_What you should do_:
Write out every line below that contains "lang".

START Data for this task

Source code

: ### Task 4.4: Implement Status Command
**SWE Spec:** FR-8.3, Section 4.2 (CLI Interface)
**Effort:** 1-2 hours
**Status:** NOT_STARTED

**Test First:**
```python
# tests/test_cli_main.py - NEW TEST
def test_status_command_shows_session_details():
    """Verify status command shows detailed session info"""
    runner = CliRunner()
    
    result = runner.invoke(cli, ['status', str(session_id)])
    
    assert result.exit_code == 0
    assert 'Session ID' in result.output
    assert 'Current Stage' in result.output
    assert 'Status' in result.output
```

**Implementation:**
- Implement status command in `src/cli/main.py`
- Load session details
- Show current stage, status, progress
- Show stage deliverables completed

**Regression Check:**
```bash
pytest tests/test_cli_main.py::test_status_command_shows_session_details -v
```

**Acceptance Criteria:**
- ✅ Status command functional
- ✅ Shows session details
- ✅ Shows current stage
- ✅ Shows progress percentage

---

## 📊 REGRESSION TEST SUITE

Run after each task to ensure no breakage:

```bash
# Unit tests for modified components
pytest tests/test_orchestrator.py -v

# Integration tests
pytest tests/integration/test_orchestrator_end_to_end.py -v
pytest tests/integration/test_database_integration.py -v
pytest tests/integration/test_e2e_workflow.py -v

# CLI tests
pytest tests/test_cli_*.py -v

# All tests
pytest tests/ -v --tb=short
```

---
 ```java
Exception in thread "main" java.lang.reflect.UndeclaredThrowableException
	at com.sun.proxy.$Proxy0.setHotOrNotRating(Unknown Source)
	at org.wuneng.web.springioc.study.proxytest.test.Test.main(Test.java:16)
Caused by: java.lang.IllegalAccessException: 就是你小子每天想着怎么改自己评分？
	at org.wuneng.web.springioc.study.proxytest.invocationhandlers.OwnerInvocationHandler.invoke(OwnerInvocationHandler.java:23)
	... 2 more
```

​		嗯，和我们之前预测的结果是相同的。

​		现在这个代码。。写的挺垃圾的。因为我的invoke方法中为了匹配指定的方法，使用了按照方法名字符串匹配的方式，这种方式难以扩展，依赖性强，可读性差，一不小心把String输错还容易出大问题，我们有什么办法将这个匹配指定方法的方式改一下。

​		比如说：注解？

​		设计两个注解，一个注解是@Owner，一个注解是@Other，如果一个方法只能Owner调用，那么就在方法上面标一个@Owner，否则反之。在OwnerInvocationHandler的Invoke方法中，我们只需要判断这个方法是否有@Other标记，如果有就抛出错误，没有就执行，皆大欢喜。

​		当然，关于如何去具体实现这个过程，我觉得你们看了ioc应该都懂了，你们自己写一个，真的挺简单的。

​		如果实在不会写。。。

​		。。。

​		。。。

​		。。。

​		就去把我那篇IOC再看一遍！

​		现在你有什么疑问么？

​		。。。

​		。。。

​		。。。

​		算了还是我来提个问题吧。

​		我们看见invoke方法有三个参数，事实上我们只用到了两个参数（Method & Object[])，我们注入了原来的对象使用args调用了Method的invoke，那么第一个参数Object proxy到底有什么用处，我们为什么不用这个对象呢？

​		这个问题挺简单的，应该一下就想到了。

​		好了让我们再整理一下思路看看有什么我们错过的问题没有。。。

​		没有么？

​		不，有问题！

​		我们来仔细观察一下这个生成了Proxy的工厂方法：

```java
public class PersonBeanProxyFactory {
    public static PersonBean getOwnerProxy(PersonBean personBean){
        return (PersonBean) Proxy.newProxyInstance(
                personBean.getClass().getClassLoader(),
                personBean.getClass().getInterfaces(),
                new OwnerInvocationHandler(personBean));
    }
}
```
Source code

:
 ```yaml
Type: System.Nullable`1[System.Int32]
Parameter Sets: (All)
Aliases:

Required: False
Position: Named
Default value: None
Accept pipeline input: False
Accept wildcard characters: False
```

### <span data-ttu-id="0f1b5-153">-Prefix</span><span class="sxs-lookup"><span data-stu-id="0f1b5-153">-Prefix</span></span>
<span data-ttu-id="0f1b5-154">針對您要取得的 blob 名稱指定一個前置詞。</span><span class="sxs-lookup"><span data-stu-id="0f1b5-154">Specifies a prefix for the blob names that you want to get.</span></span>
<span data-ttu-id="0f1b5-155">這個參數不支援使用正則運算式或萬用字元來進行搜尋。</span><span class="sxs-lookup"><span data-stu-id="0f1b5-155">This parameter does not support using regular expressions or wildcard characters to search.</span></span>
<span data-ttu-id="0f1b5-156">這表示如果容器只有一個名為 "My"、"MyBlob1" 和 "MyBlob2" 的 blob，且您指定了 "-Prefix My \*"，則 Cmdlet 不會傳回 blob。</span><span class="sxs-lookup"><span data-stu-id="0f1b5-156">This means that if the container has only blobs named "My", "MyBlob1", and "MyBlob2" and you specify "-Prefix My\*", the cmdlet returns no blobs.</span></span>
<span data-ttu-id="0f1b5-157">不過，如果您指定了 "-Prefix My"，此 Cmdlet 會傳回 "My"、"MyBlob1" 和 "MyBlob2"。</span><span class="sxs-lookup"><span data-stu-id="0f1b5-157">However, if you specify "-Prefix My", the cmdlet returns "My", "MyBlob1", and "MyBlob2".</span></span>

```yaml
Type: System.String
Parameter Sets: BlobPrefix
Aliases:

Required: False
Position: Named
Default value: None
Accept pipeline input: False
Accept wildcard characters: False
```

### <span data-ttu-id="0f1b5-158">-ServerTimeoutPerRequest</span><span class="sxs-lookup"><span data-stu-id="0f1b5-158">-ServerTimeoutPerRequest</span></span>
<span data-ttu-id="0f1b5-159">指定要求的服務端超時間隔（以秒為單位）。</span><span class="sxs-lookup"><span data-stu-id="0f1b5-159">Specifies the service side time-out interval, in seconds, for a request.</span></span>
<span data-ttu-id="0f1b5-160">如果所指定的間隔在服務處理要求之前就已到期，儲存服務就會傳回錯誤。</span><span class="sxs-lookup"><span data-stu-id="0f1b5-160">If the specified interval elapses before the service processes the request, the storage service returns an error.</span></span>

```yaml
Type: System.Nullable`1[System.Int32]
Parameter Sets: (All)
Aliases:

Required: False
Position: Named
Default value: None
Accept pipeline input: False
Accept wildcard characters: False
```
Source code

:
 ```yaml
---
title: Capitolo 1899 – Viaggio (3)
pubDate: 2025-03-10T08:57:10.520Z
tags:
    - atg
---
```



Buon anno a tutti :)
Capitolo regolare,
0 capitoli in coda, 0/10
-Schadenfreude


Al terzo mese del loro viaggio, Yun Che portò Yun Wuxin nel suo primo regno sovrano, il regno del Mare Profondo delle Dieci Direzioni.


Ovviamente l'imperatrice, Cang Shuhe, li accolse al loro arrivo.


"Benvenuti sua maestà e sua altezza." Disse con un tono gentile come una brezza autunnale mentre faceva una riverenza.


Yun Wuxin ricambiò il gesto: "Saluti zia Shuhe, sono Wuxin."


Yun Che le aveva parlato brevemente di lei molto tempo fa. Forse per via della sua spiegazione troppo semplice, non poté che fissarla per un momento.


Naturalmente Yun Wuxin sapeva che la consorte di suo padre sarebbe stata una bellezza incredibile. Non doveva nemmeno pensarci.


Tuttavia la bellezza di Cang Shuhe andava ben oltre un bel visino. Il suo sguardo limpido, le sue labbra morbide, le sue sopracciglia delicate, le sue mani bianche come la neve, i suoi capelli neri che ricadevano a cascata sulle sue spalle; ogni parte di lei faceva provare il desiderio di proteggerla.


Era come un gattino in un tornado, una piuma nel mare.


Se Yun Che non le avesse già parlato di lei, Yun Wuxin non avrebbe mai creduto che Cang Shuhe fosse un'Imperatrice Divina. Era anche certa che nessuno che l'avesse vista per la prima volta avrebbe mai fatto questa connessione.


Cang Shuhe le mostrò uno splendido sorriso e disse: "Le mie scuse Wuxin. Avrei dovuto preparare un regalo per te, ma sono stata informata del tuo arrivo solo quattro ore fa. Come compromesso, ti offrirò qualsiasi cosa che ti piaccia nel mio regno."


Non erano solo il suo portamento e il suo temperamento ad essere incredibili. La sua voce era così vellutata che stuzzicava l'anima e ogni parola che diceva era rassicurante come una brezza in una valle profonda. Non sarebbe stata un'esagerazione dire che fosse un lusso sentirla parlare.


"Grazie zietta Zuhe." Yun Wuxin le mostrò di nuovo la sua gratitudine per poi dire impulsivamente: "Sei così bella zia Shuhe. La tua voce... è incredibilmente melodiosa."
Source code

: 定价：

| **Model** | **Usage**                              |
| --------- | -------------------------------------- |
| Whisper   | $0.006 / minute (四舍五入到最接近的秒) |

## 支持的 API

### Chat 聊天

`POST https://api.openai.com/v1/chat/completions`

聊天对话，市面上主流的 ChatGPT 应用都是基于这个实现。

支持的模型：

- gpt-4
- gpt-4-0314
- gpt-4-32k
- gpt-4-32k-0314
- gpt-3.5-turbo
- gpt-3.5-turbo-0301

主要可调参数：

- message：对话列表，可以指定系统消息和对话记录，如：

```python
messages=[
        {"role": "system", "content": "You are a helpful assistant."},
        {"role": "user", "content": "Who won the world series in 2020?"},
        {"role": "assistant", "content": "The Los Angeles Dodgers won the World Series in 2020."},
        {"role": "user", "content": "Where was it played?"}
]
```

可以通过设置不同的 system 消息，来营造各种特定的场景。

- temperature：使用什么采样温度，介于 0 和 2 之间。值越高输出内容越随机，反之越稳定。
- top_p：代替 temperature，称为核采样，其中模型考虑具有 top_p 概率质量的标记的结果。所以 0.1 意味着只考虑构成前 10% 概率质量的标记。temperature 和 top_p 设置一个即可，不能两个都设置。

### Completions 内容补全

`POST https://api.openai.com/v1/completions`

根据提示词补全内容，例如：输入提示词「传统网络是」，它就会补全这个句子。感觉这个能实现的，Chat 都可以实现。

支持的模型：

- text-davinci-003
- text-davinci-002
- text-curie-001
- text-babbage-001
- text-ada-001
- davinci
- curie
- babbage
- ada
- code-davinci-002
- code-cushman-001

END Data for this task

_Written response_:
Exception in thread "main" java.lang.reflect.UndeclaredThrowableException
Caused by: java.lang.IllegalAccessException: 就是你小子每天想着怎么改自己评分？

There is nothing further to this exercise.